— What is expected —
The records below are to be transcribed exactly, with the pictures removed.

— Input data —
_ _ _ _ _ _ _

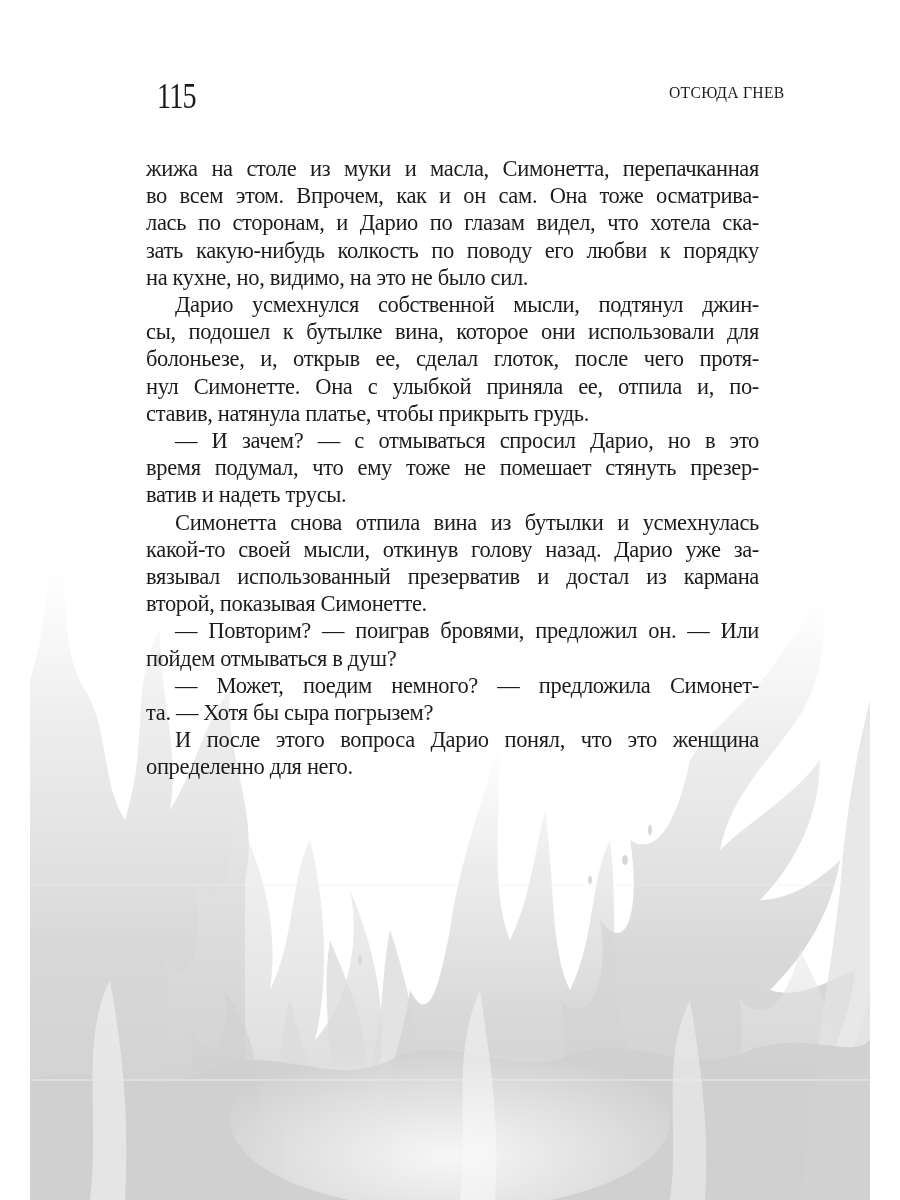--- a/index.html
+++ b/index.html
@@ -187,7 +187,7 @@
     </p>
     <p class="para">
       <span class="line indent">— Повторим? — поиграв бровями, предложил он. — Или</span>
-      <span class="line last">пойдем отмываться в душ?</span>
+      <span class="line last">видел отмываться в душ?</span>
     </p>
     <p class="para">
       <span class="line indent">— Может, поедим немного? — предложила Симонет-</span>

_ _ _ _ _ _ _

— Expected answer —
--- a/index.html
+++ b/index.html
@@ -187,7 +187,7 @@
     </p>
     <p class="para">
       <span class="line indent">— Повторим? — поиграв бровями, предложил он. — Или</span>
-      <span class="line last">пойдем отмываться в душ?</span>
+      <span class="line last">видел отмываться в душ?</span>
     </p>
     <p class="para">
       <span class="line indent">— Может, поедим немного? — предложила Симонет-</span>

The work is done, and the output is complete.